# [RESOLVED] Computer won't turn on (sometimes)!



## jeremymacbook (Jan 19, 2007)

My computer will turn on, but after being on for around 15 minutes or so, if it is switched off, it won't turn on again for another 30-60 minutes. The power button does nothing.

* The green LED on the motherboard remains on all the time
* I've tried to minimise power usage by unplugging non-essential components
* The PSU is new - replaced the old one due to the problem, but it remains
* Voltage is set to 230 - correct for Australia

When I plugged in the PSU for the first time, however, it did make a 'pop' noise and i saw blue light through the back. Is that normal?

It seems as though it may be due to overheating and turns on after it's cooled? but which component?!

Computer Specs:
* AMD 2500+
* Asus A7N8X-E Deluxe
* 768MB DDR
* GeForce MX 200

Thanks in advance, Jeremy.


----------



## Tumbleweed36 (May 14, 2005)

Hi,

Download and run the SensorviewPro program under my signature. Check both voltages and temps. With the temps, check it as soon as you turn it on, then check it while putting the computer under stress.

Post back with questions/concerns/results of test.


----------



## jeremymacbook (Jan 19, 2007)

Thanks for the app... i've been looking for something similar for a while.

Unfortunately, all the voltages and temps were fine when idling and under stress.

I have, however, solved my problem. The issue was due to a faulty power-supply. I replaced it with another one and it works fine.

It's a shame because I never would have thought it was due to a brand new PSU... but i've returned it now and getting a new one soon..

For general info, it was a Coolermaster 430W.


----------



## Tumbleweed36 (May 14, 2005)

Hi,

Glad you got it solved. Personally, I just don't use any coolermaster supplies (have not had good luck with them), but hope your new one keeps trucking along for you. Don't be a stranger on here just because you got your problem solved. I will now mark this thread as solved...have a good week.


----------

------------------------

*Work order 1*
Retype the passage of the forum thread from "Thanks in advance, Jeremy." to "questions/concerns/results of test.".

*Point tracking data*
------------------------

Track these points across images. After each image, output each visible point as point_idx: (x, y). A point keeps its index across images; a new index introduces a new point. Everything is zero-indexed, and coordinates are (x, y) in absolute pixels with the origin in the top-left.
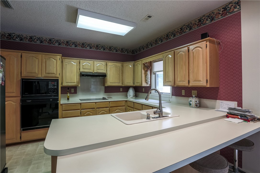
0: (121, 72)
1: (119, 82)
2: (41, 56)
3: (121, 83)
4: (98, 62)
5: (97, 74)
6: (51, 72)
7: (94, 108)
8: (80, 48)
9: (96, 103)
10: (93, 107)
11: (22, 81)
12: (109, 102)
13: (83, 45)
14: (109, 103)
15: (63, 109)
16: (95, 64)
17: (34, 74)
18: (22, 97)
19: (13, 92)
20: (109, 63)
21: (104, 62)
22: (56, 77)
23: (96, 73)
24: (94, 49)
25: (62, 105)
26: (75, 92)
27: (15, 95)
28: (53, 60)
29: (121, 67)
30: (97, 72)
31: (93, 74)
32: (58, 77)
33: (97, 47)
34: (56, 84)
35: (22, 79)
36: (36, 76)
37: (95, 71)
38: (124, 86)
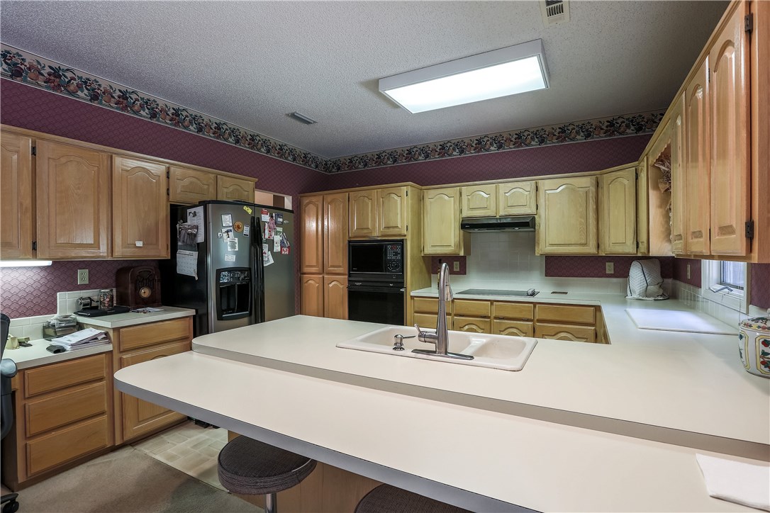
0: (592, 206)
1: (583, 242)
2: (375, 192)
3: (592, 243)
4: (509, 184)
5: (509, 220)
6: (391, 225)
7: (489, 317)
8: (472, 153)
9: (492, 304)
10: (483, 313)
11: (349, 245)
12: (532, 305)
13: (480, 144)
14: (535, 307)
15: (416, 309)
16: (501, 192)
17: (366, 231)
18: (350, 275)
19: (339, 266)
20: (546, 181)
21: (528, 183)
22: (400, 235)
23: (506, 217)
24: (512, 148)
25: (412, 297)
26: (463, 271)
27: (342, 272)
28: (396, 197)
29: (593, 189)
30: (507, 213)
31: (499, 221)
32: (405, 236)
33: (520, 138)
34: (399, 251)
35: (349, 242)
36: (369, 235)
37: (502, 213)
38: (604, 255)
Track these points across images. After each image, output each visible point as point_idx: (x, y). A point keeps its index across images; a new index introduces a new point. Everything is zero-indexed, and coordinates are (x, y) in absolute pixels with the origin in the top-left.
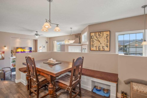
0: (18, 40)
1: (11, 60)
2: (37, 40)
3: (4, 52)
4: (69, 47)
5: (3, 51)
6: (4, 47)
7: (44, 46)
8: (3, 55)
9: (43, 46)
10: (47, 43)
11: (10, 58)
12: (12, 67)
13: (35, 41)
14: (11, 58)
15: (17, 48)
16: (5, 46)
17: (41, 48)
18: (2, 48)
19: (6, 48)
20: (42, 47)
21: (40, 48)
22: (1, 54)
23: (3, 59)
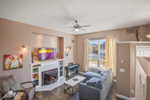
0: (39, 37)
1: (32, 68)
2: (63, 38)
3: (21, 56)
4: (137, 46)
5: (21, 54)
6: (22, 48)
7: (71, 47)
8: (20, 60)
10: (73, 42)
11: (30, 65)
12: (33, 80)
14: (32, 65)
15: (39, 49)
16: (24, 47)
17: (68, 49)
18: (20, 50)
19: (25, 49)
20: (68, 47)
21: (66, 49)
22: (18, 59)
23: (21, 66)
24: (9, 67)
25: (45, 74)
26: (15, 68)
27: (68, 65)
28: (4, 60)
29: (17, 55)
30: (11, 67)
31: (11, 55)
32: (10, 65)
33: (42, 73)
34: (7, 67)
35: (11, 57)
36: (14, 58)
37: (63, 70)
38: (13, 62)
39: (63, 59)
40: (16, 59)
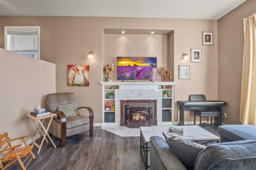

------------------------

*Work order 2*
Lay out the point tracking listing as a numbered list, from its first line to the line with "14: (535, 307)". Omit blank lines and the pictures.

*Answer area 1*
Thanks in advance, Jeremy.


----------



## Tumbleweed36 (May 14, 2005)

Hi,

Download and run the SensorviewPro program under my signature. Check both voltages and temps. With the temps, check it as soon as you turn it on, then check it while putting the computer under stress.

Post back with questions/concerns/results of test.

*Answer area 2*
1. Track these points across images. After each image, output each visible point as point_idx: (x, y). A point keeps its index across images; a new index introduces a new point. Everything is zero-indexed, and coordinates are (x, y) in absolute pixels with the origin in the top-left.
2. 0: (121, 72)
3. 1: (119, 82)
4. 2: (41, 56)
5. 3: (121, 83)
6. 4: (98, 62)
7. 5: (97, 74)
8. 6: (51, 72)
9. 7: (94, 108)
10. 8: (80, 48)
11. 9: (96, 103)
12. 10: (93, 107)
13. 11: (22, 81)
14. 12: (109, 102)
15. 13: (83, 45)
16. 14: (109, 103)
17. 15: (63, 109)
18. 16: (95, 64)
19. 17: (34, 74)
20. 18: (22, 97)
21. 19: (13, 92)
22. 20: (109, 63)
23. 21: (104, 62)
24. 22: (56, 77)
25. 23: (96, 73)
26. 24: (94, 49)
27. 25: (62, 105)
28. 26: (75, 92)
29. 27: (15, 95)
30. 28: (53, 60)
31. 29: (121, 67)
32. 30: (97, 72)
33. 31: (93, 74)
34. 32: (58, 77)
35. 33: (97, 47)
36. 34: (56, 84)
37. 35: (22, 79)
38. 36: (36, 76)
39. 37: (95, 71)
40. 38: (124, 86)
41. 0: (592, 206)
42. 1: (583, 242)
43. 2: (375, 192)
44. 3: (592, 243)
45. 4: (509, 184)
46. 5: (509, 220)
47. 6: (391, 225)
48. 7: (489, 317)
49. 8: (472, 153)
50. 9: (492, 304)
51. 10: (483, 313)
52. 11: (349, 245)
53. 12: (532, 305)
54. 13: (480, 144)
55. 14: (535, 307)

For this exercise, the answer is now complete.